Expanded Access: The order seeks to increase access to telehealth as one way to improve seniors’ ability to obtain care, particularly in rural areas. It also looks to combat state-imposed restrictions that can limit care options, and can lead to narrow physician and provider networks for Medicare Advantage plans.

More Providers: The order discusses eliminating regulatory burdens on doctors and other medical providers, a continuation of prior initiatives by the administration. It also references allowing non-physician providers, such as nurse practitioners and physician assistants, to practice to the full scope of their medical licenses and receive comparable pay for their work.

Monetary Savings: The order discusses allowing seniors to share directly in program savings, including by allowing Medicare Advantage plans to provide rebates or cash incentives to patients for high-value care. It also advances the policy of site-neutral payment, whereby providers get paid the same amount for performing a given service, regardless of where they provide that service (e.g., in a hospital versus a doctor’s office).

Entitlement Reform: Last, but certainly not least, the order proposes allowing seniors to opt out of the Medicare program. This proposal would not allow individuals to opt out of Medicare taxes, but it would undo current regulations that require seniors to opt into the Medicare program when they apply for Social Security.

As I had previously explained, this proposal stands as a common-sense solution to our entitlement shortfalls: After all, why should we force someone like Bill Gates or Warren Buffett to accept Medicare benefits if they are perfectly content to use other forms of health coverage?

Democrats’ Health Care Vision Is Medicare for None

Of course, many on the socialist left have made their vision plain for quite some time: They want the government to run the entire health-care system. Ironically enough, however, Sen. Bernie Sanders’ single-payer legislation would abolish the current Medicare program in the process:

(1) IN GENERAL.—Notwithstanding any other provision of law, subject to paragraphs (2) and (3)—

(A) no benefits shall be available under title XVIII of the Social Security Act for any item or service furnished beginning on or after the effective date of benefits under section 106(a)

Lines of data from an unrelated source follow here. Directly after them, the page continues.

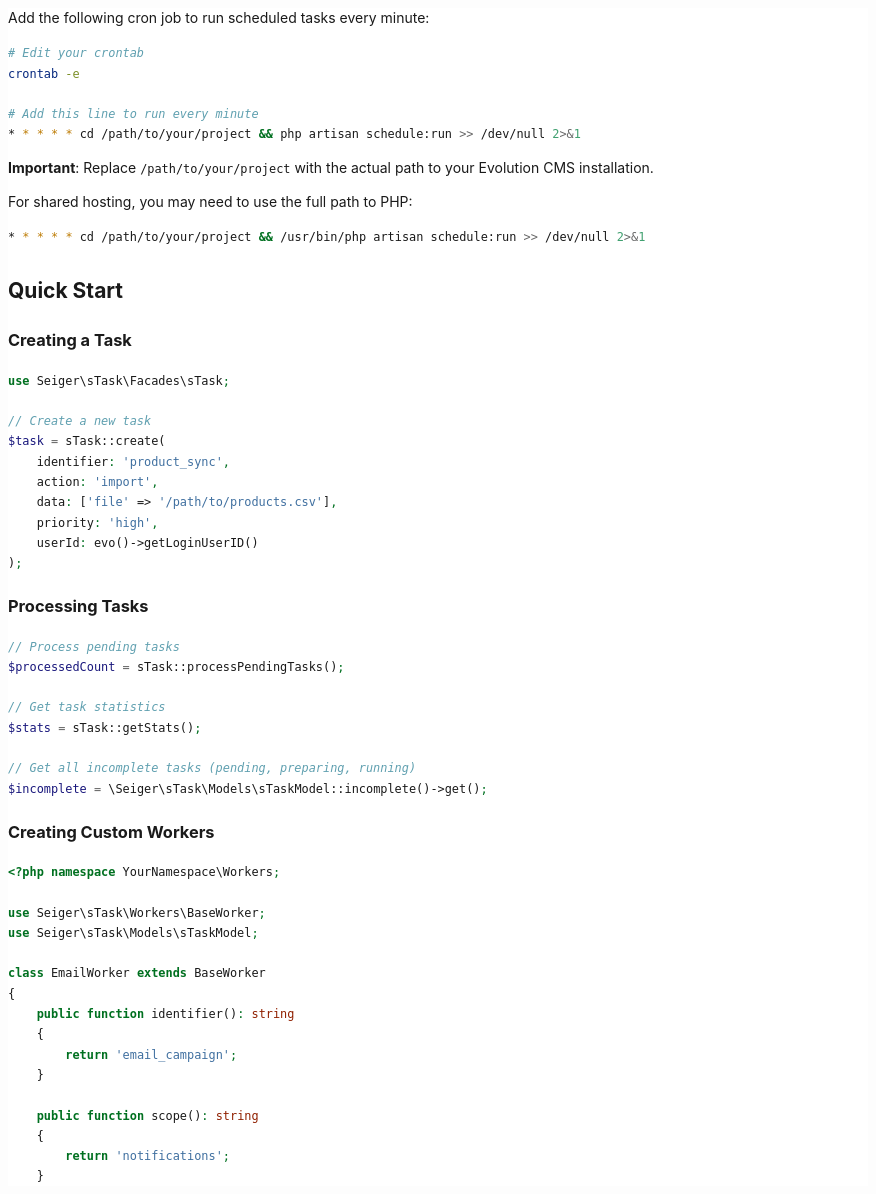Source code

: Add the following cron job to run scheduled tasks every minute:

```bash
# Edit your crontab
crontab -e

# Add this line to run every minute
* * * * * cd /path/to/your/project && php artisan schedule:run >> /dev/null 2>&1
```

**Important**: Replace `/path/to/your/project` with the actual path to your Evolution CMS installation.

For shared hosting, you may need to use the full path to PHP:
```bash
* * * * * cd /path/to/your/project && /usr/bin/php artisan schedule:run >> /dev/null 2>&1
```

## Quick Start

### Creating a Task

```php
use Seiger\sTask\Facades\sTask;

// Create a new task
$task = sTask::create(
    identifier: 'product_sync',
    action: 'import',
    data: ['file' => '/path/to/products.csv'],
    priority: 'high',
    userId: evo()->getLoginUserID()
);
```

### Processing Tasks

```php
// Process pending tasks
$processedCount = sTask::processPendingTasks();

// Get task statistics
$stats = sTask::getStats();

// Get all incomplete tasks (pending, preparing, running)
$incomplete = \Seiger\sTask\Models\sTaskModel::incomplete()->get();
```

### Creating Custom Workers

```php
<?php namespace YourNamespace\Workers;

use Seiger\sTask\Workers\BaseWorker;
use Seiger\sTask\Models\sTaskModel;

class EmailWorker extends BaseWorker
{
    public function identifier(): string
    {
        return 'email_campaign';
    }
    
    public function scope(): string
    {
        return 'notifications';
    }
```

As I first noted nearly two years ago, this language makes Sanders’ proposal not “Medicare for All,” but “Medicare for None.” It speaks to the radical nature of the socialist agenda that they cannot come clean with the American people about the implications of their legislation, such that even analysts at liberal think-tanks have accused them of using dishonest means to sell single-payer.

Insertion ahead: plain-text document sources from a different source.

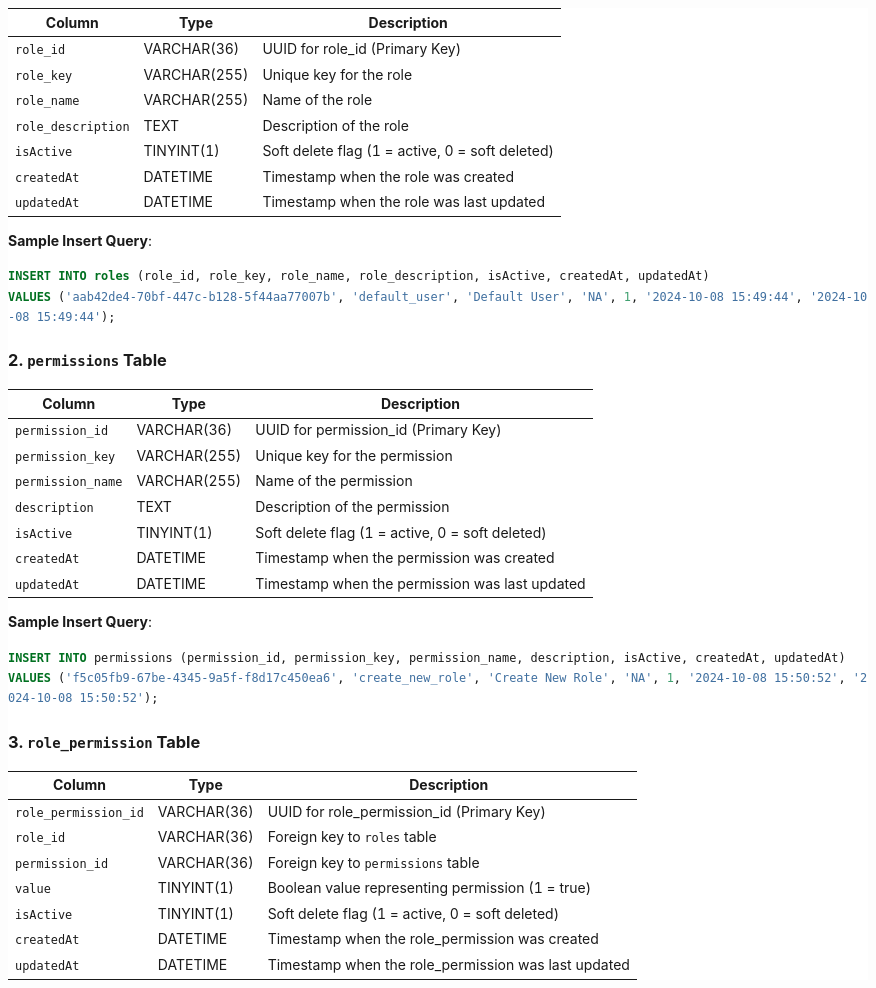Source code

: | Column           | Type        | Description                                    |
|------------------|-------------|------------------------------------------------|
| `role_id`        | VARCHAR(36) | UUID for role_id (Primary Key)                 |
| `role_key`       | VARCHAR(255)| Unique key for the role                        |
| `role_name`      | VARCHAR(255)| Name of the role                               |
| `role_description`| TEXT       | Description of the role                        |
| `isActive`       | TINYINT(1)  | Soft delete flag (1 = active, 0 = soft deleted)|
| `createdAt`      | DATETIME    | Timestamp when the role was created            |
| `updatedAt`      | DATETIME    | Timestamp when the role was last updated       |

**Sample Insert Query**:
```sql
INSERT INTO roles (role_id, role_key, role_name, role_description, isActive, createdAt, updatedAt)
VALUES ('aab42de4-70bf-447c-b128-5f44aa77007b', 'default_user', 'Default User', 'NA', 1, '2024-10-08 15:49:44', '2024-10-08 15:49:44');
```

### 2. `permissions` Table

| Column              | Type        | Description                                    |
|---------------------|-------------|------------------------------------------------|
| `permission_id`     | VARCHAR(36) | UUID for permission_id (Primary Key)           |
| `permission_key`    | VARCHAR(255)| Unique key for the permission                  |
| `permission_name`   | VARCHAR(255)| Name of the permission                         |
| `description`       | TEXT        | Description of the permission                  |
| `isActive`          | TINYINT(1)  | Soft delete flag (1 = active, 0 = soft deleted)|
| `createdAt`         | DATETIME    | Timestamp when the permission was created      |
| `updatedAt`         | DATETIME    | Timestamp when the permission was last updated |

**Sample Insert Query**:
```sql
INSERT INTO permissions (permission_id, permission_key, permission_name, description, isActive, createdAt, updatedAt)
VALUES ('f5c05fb9-67be-4345-9a5f-f8d17c450ea6', 'create_new_role', 'Create New Role', 'NA', 1, '2024-10-08 15:50:52', '2024-10-08 15:50:52');
```

### 3. `role_permission` Table

| Column              | Type        | Description                                        |
|---------------------|-------------|----------------------------------------------------|
| `role_permission_id`| VARCHAR(36) | UUID for role_permission_id (Primary Key)          |
| `role_id`           | VARCHAR(36) | Foreign key to `roles` table                       |
| `permission_id`     | VARCHAR(36) | Foreign key to `permissions` table                 |
| `value`             | TINYINT(1)  | Boolean value representing permission (1 = true)   |
| `isActive`          | TINYINT(1)  | Soft delete flag (1 = active, 0 = soft deleted)    |
| `createdAt`         | DATETIME    | Timestamp when the role_permission was created     |
| `updatedAt`         | DATETIME    | Timestamp when the role_permission was last updated|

Just as important, “Medicare for None” would take away choices for seniors and hundreds of millions of other Americans. As of next year, an estimated 24 million seniors will enroll in Medicare Advantage plans to obtain their Medicare benefits. As I outline in my book, Medicare Advantage often provides better benefits to seniors, and at a lower cost to both beneficiaries and the federal government. Yet Sanders and his socialist allies want to abolish this popular coverage, to consolidate power and control in a government-run health system.

The actions the administration announced on Thursday represent the latest in a series of steps designed to offer an alternative to the command-and-control vision promoted by the left. The American people don’t deserve socialized medicine, but they don’t deserve the broken status quo either. Only true patient-centered reforms can create a health-care environment that works for seniors and the American people as a whole.